Segamblang itu Yesus bicara tentang akhir zaman; agar kamu bisa membaca tanda-tandanya, dan terlebih lagi bisa bersiap untuk menghadapinya sehingga tidak terjebak dalam ketakutan.

Tak usahlah bicara terlalu jauh tentang akhir zaman. Yang lebih dekat denganmu adalah kematian. Apakah kamu hidup sebagai orang yang siap dipanggil Tuhan kapan pun? Yang artinya, hidup benar dan kudus setiap waktu? "Memento Mori", kata pepatah Latin kuno. "Ingatlah akan kematian". Kontemplasi saat-saat kematian akan membuatmu lebih berupaya menguduskan hidupmu. Bukan demi pahala, tapi supaya kamu layak memandang wajah Allah pada saatnya nanti.
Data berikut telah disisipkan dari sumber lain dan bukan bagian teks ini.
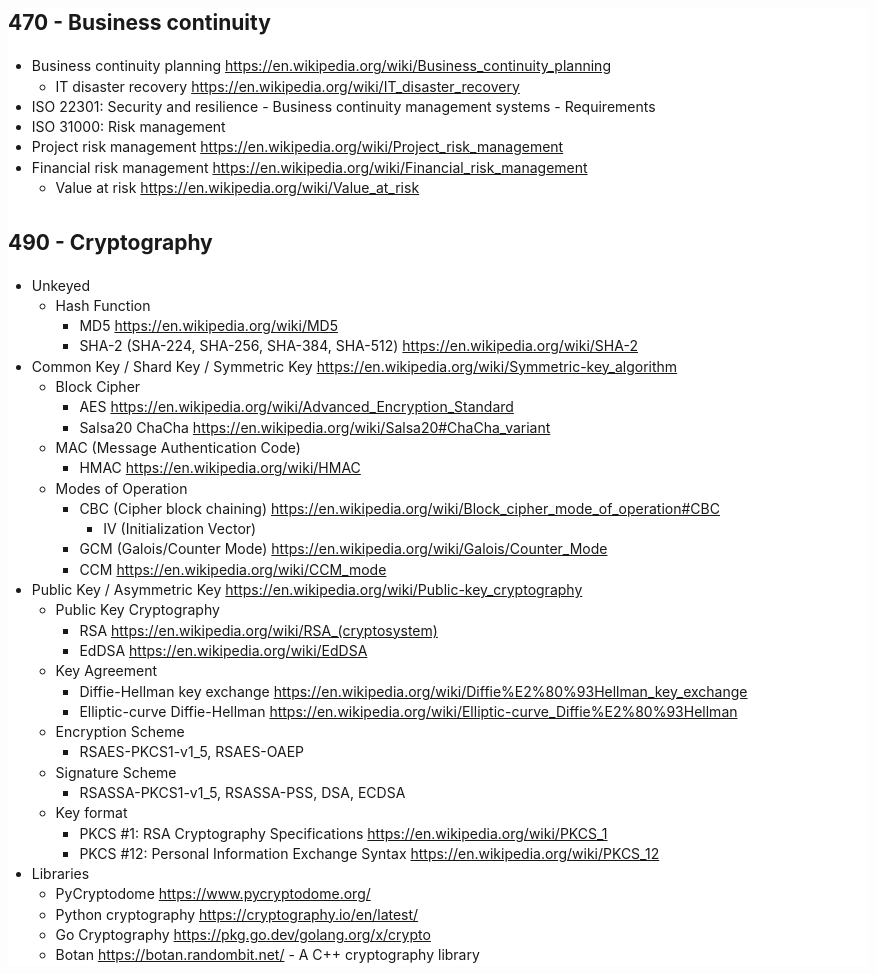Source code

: ## 470 - Business continuity

* Business continuity planning <https://en.wikipedia.org/wiki/Business_continuity_planning>
  * IT disaster recovery <https://en.wikipedia.org/wiki/IT_disaster_recovery>
* ISO 22301: Security and resilience - Business continuity management systems - Requirements
* ISO 31000: Risk management
* Project risk management <https://en.wikipedia.org/wiki/Project_risk_management>
* Financial risk management <https://en.wikipedia.org/wiki/Financial_risk_management>
  * Value at risk <https://en.wikipedia.org/wiki/Value_at_risk>

## 490 - Cryptography

* Unkeyed
  * Hash Function
    * MD5 <https://en.wikipedia.org/wiki/MD5>
    * SHA-2 (SHA-224, SHA-256, SHA-384, SHA-512) <https://en.wikipedia.org/wiki/SHA-2>
* Common Key / Shard Key / Symmetric Key <https://en.wikipedia.org/wiki/Symmetric-key_algorithm>
  * Block Cipher
    * AES <https://en.wikipedia.org/wiki/Advanced_Encryption_Standard>
    * Salsa20 ChaCha <https://en.wikipedia.org/wiki/Salsa20#ChaCha_variant>
  * MAC (Message Authentication Code)
    * HMAC <https://en.wikipedia.org/wiki/HMAC>
  * Modes of Operation
    * CBC (Cipher block chaining) <https://en.wikipedia.org/wiki/Block_cipher_mode_of_operation#CBC>
      * IV (Initialization Vector)
    * GCM (Galois/Counter Mode) <https://en.wikipedia.org/wiki/Galois/Counter_Mode>
    * CCM <https://en.wikipedia.org/wiki/CCM_mode>
* Public Key / Asymmetric Key <https://en.wikipedia.org/wiki/Public-key_cryptography>
  * Public Key Cryptography
    * RSA <https://en.wikipedia.org/wiki/RSA_(cryptosystem)>
    * EdDSA <https://en.wikipedia.org/wiki/EdDSA>
  * Key Agreement
    * Diffie-Hellman key exchange <https://en.wikipedia.org/wiki/Diffie%E2%80%93Hellman_key_exchange>
    * Elliptic-curve Diffie-Hellman <https://en.wikipedia.org/wiki/Elliptic-curve_Diffie%E2%80%93Hellman>
  * Encryption Scheme
    * RSAES-PKCS1-v1_5, RSAES-OAEP
  * Signature Scheme
    * RSASSA-PKCS1-v1_5, RSASSA-PSS, DSA, ECDSA
  * Key format
    * PKCS #1: RSA Cryptography Specifications <https://en.wikipedia.org/wiki/PKCS_1>
    * PKCS #12: Personal Information Exchange Syntax <https://en.wikipedia.org/wiki/PKCS_12>
* Libraries
  * PyCryptodome <https://www.pycryptodome.org/>
  * Python cryptography <https://cryptography.io/en/latest/>
  * Go Cryptography <https://pkg.go.dev/golang.org/x/crypto>
  * Botan <https://botan.randombit.net/> - A C++ cryptography library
Tidakkah kamu kagum pada mereka yang bisa mempersiapkan kematiannya dengan khidmat? Mereka yang tersenyum menyongsong saat-saat terakhir hidupnya; mereka yang telah merasa puas berbuat baik dalam hidup mereka; dan mereka yang bahkan tahu kapan tepatnya kematian akan menjemput, namun tetap tenang. Sudahkah hidupmu cukup suci sehingga mampu bersahabat dengan kematian yang tak pasti? Sudah cukupkah perbuatan baikmu?
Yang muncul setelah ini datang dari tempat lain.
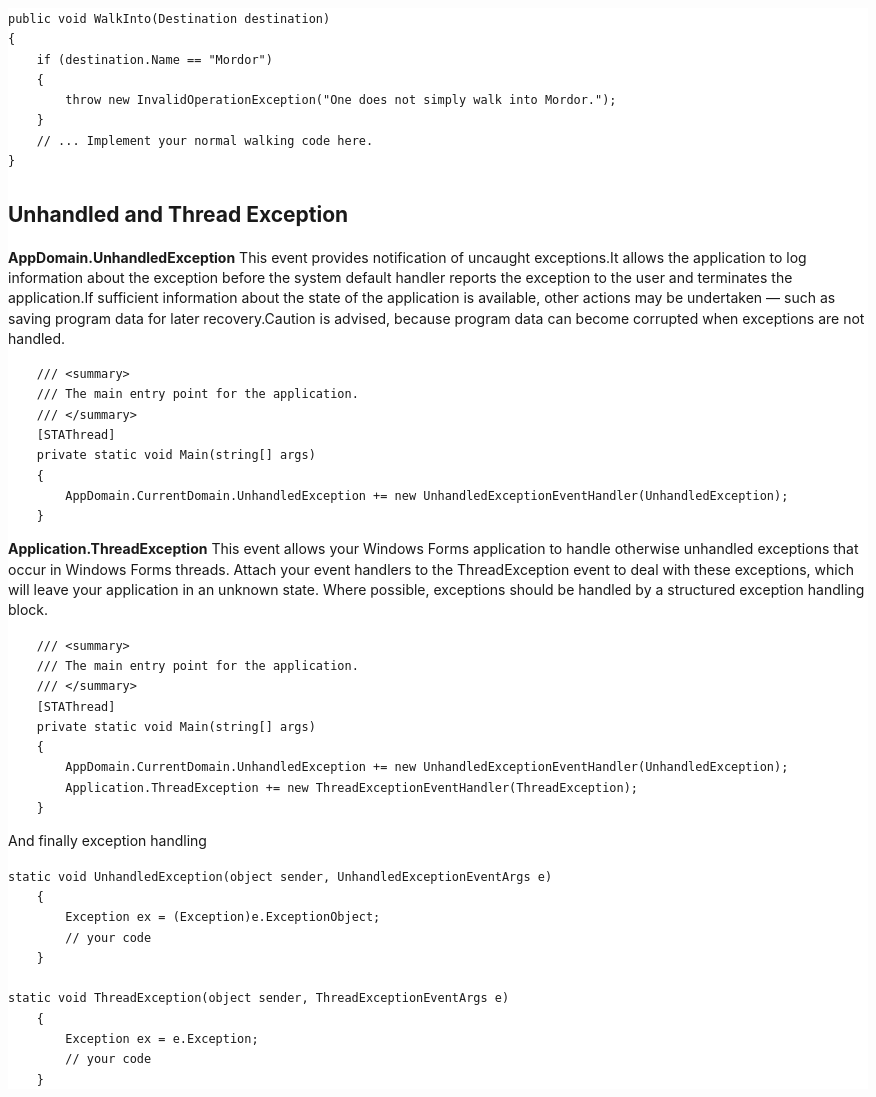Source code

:     public void WalkInto(Destination destination)
    {
        if (destination.Name == "Mordor")
        {
            throw new InvalidOperationException("One does not simply walk into Mordor.");
        }
        // ... Implement your normal walking code here.
    }

## Unhandled and Thread Exception
**AppDomain.UnhandledException**
This event provides notification of uncaught exceptions.It allows the application to log information about the exception before the system default handler reports the exception to the user and terminates the application.If sufficient information about the state of the application is available, other actions may be undertaken — such as saving program data for later recovery.Caution is advised, because program data can become corrupted when exceptions are not handled.

        /// <summary>
        /// The main entry point for the application.
        /// </summary>
        [STAThread]
        private static void Main(string[] args)
        {
            AppDomain.CurrentDomain.UnhandledException += new UnhandledExceptionEventHandler(UnhandledException);            
        }
**Application.ThreadException**
This event allows your Windows Forms application to handle otherwise unhandled exceptions that occur in Windows Forms threads. Attach your event handlers to the ThreadException event to deal with these exceptions, which will leave your application in an unknown state. Where possible, exceptions should be handled by a structured exception handling block.

        /// <summary>
        /// The main entry point for the application.
        /// </summary>
        [STAThread]
        private static void Main(string[] args)
        {
            AppDomain.CurrentDomain.UnhandledException += new UnhandledExceptionEventHandler(UnhandledException);
            Application.ThreadException += new ThreadExceptionEventHandler(ThreadException);
        }
And finally exception handling

    static void UnhandledException(object sender, UnhandledExceptionEventArgs e)
        {
            Exception ex = (Exception)e.ExceptionObject;
            // your code
        }

    static void ThreadException(object sender, ThreadExceptionEventArgs e)
        {
            Exception ex = e.Exception;
            // your code
        }


  [1]: https://msdn.microsoft.com/en-us/library/system.stackoverflowexception(v=vs.110).aspx
  [1]: https://msdn.microsoft.com/en-us/library/ms229009(v=vs.100).aspx
  [2]: http://c2.com/cgi/wiki?DontCatchExceptions
[1]: http://c2.com/cgi/wiki?DontUseExceptionsForFlowControl
[2]: http://www.stackprinter.com/questions/new-programming-jargon-you-coined.html
  [1]: https://www.wikiod.com/docs/c%23/40/exception-handling/6940/exception-anti-patterns#t=201707281310293021372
Kehendak Allah itu misteri, namun kamu bisa memohon rahmat untuk membaca tanda-tandanya, sehingga siap menghadapi kematian maupun akhir zaman. Boleh juga mohon rahmat untuk membaca tanda-tanda apakah si dia cinta kamu atau tidak.

Dan nggak usah menginginkan kematian kalau hasilnya negatif: dia jijik sama kamu.